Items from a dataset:

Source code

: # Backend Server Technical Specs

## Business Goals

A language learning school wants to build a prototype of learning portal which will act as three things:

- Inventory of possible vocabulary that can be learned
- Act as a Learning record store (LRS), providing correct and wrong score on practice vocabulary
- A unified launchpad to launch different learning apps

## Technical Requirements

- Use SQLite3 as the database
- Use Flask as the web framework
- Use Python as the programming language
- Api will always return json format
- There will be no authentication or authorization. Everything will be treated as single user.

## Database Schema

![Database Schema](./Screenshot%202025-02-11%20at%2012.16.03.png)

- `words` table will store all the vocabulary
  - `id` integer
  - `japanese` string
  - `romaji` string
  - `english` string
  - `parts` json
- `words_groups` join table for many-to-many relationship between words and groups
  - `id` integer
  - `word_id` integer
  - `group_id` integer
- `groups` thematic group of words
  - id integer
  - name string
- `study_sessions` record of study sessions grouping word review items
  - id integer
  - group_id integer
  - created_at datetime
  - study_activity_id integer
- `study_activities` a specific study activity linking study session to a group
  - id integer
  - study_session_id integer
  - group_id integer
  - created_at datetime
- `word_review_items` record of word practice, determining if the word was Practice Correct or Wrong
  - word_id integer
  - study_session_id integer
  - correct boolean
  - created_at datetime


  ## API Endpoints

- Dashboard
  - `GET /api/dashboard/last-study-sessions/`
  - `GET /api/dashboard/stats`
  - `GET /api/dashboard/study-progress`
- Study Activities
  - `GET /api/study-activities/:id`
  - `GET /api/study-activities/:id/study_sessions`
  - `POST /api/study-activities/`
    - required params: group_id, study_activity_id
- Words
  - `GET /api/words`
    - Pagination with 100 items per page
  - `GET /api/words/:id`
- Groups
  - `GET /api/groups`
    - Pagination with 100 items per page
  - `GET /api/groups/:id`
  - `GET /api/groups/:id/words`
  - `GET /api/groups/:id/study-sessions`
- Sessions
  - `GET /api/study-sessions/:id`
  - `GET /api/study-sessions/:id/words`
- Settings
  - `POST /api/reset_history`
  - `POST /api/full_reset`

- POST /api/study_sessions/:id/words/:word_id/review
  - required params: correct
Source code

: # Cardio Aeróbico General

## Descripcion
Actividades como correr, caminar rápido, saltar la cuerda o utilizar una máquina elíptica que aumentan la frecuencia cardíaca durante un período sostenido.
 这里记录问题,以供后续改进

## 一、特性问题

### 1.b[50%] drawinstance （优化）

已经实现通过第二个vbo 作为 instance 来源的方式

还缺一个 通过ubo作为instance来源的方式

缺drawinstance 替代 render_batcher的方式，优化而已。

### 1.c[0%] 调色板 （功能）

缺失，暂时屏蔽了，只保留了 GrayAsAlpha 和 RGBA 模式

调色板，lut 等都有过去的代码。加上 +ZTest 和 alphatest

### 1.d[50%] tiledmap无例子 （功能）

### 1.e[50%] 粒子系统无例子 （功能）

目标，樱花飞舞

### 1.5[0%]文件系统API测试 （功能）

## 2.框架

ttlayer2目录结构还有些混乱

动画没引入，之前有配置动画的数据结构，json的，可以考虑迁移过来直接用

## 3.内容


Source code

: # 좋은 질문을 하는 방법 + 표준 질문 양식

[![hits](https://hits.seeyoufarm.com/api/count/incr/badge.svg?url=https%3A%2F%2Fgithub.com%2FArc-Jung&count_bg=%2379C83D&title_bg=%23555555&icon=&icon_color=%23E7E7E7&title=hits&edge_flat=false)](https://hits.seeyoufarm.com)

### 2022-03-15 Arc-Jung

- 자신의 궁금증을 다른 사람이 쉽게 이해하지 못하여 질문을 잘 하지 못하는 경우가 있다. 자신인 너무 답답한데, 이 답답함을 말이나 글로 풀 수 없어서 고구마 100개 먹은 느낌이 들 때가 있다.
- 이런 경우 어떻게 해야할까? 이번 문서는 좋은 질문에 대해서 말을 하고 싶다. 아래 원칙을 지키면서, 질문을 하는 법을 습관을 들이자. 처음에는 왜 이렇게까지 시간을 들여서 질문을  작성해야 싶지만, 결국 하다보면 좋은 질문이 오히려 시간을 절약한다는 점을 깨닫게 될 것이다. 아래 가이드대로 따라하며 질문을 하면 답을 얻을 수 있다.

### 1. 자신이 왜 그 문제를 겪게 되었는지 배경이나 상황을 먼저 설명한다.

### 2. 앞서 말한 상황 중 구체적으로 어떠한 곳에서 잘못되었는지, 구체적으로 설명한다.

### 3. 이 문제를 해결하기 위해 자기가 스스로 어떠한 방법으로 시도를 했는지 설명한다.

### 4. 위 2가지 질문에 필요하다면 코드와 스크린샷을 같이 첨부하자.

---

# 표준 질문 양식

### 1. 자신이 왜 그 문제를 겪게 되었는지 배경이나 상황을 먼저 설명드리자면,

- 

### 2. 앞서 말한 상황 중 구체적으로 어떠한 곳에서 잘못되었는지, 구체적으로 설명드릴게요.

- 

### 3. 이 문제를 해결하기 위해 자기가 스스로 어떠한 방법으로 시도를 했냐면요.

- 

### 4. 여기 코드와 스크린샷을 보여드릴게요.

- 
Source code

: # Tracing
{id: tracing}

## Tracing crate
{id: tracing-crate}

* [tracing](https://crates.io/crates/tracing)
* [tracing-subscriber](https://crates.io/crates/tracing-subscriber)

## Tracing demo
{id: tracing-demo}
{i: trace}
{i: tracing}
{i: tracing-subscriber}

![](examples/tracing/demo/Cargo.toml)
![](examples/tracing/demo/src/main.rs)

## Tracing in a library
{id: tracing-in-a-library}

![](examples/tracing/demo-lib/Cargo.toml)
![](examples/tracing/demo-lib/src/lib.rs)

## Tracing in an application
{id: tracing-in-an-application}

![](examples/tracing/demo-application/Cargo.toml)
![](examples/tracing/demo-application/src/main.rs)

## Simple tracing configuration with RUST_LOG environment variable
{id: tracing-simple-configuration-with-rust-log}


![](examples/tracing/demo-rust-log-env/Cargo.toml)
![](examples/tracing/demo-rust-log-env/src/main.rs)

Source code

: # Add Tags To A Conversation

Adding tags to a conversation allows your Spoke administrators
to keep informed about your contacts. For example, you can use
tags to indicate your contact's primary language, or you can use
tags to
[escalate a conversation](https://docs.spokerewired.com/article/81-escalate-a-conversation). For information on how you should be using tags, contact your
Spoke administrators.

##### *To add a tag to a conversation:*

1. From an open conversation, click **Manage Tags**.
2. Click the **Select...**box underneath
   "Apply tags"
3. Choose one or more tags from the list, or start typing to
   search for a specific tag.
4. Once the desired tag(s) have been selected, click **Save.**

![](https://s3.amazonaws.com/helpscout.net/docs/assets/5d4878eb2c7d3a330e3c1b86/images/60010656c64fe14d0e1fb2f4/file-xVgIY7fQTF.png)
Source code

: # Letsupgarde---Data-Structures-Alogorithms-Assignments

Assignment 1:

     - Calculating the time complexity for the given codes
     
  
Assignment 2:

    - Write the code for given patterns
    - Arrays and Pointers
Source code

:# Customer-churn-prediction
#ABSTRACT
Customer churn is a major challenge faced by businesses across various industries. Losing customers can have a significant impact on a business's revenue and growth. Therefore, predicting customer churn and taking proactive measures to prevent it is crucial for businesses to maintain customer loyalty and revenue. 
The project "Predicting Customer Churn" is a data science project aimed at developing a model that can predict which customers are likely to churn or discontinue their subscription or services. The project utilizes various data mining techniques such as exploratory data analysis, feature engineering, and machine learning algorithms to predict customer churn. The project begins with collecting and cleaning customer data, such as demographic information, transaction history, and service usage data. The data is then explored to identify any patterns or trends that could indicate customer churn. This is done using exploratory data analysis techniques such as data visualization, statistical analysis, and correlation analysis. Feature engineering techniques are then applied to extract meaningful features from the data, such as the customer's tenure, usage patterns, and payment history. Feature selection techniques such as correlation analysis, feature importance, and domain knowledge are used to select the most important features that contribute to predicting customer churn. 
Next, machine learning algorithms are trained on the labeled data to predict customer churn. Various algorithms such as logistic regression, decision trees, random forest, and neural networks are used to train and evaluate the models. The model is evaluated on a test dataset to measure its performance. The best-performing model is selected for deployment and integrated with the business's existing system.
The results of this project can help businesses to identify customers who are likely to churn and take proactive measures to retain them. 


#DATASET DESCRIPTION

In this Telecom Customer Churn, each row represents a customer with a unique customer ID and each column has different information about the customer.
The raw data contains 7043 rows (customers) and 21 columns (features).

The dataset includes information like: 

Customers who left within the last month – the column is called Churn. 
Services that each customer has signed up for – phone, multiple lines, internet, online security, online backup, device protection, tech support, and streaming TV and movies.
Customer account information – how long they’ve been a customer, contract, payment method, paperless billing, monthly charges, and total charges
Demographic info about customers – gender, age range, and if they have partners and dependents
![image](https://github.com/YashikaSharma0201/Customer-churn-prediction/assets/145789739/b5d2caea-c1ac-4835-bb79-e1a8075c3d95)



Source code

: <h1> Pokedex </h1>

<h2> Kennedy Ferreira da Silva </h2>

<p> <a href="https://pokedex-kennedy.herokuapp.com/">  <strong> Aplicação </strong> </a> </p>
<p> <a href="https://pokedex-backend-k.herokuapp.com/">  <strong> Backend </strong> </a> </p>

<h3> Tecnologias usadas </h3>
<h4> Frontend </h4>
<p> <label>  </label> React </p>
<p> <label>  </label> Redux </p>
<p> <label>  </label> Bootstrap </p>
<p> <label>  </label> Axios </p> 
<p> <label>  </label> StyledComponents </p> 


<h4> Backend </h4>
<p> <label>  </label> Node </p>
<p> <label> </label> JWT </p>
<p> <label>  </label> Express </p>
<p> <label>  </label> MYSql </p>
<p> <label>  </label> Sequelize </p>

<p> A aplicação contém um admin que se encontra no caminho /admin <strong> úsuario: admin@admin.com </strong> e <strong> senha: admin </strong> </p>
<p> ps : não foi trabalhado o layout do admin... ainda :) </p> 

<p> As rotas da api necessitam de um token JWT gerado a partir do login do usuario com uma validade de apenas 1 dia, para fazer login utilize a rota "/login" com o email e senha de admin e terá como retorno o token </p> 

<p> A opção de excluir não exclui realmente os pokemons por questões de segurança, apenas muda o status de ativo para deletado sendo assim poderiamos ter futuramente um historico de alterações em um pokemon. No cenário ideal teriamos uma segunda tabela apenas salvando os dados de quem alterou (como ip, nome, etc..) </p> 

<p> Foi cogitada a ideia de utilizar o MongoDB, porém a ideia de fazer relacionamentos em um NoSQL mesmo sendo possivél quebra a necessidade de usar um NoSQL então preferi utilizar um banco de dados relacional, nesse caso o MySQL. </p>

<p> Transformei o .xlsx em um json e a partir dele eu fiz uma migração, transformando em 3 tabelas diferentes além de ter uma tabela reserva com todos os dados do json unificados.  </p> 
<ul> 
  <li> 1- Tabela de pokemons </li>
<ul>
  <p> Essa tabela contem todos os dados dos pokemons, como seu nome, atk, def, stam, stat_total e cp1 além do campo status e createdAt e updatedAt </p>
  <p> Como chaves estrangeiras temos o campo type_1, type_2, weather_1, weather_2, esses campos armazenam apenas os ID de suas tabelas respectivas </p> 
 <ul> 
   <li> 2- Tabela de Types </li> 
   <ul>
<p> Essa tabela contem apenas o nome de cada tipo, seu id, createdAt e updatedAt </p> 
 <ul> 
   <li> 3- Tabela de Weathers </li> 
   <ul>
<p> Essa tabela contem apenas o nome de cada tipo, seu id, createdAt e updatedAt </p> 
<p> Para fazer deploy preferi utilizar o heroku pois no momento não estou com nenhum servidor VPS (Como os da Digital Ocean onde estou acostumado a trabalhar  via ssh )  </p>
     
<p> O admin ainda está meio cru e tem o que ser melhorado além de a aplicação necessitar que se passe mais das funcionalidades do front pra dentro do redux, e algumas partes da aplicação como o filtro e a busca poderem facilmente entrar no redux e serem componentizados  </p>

WORK TO COMPLETE: Copy the lines below, running from the line that contains "In this Telecom" through the line that contains "</label> StyledComponents </p>", keeping both of those end lines.

ANSWER SECTION:
In this Telecom Customer Churn, each row represents a customer with a unique customer ID and each column has different information about the customer.
The raw data contains 7043 rows (customers) and 21 columns (features).

The dataset includes information like: 

Customers who left within the last month – the column is called Churn. 
Services that each customer has signed up for – phone, multiple lines, internet, online security, online backup, device protection, tech support, and streaming TV and movies.
Customer account information – how long they’ve been a customer, contract, payment method, paperless billing, monthly charges, and total charges
Demographic info about customers – gender, age range, and if they have partners and dependents
![image](https://github.com/YashikaSharma0201/Customer-churn-prediction/assets/145789739/b5d2caea-c1ac-4835-bb79-e1a8075c3d95)



Source code

: <h1> Pokedex </h1>

<h2> Kennedy Ferreira da Silva </h2>

<p> <a href="https://pokedex-kennedy.herokuapp.com/">  <strong> Aplicação </strong> </a> </p>
<p> <a href="https://pokedex-backend-k.herokuapp.com/">  <strong> Backend </strong> </a> </p>

<h3> Tecnologias usadas </h3>
<h4> Frontend </h4>
<p> <label>  </label> React </p>
<p> <label>  </label> Redux </p>
<p> <label>  </label> Bootstrap </p>
<p> <label>  </label> Axios </p> 
<p> <label>  </label> StyledComponents </p> 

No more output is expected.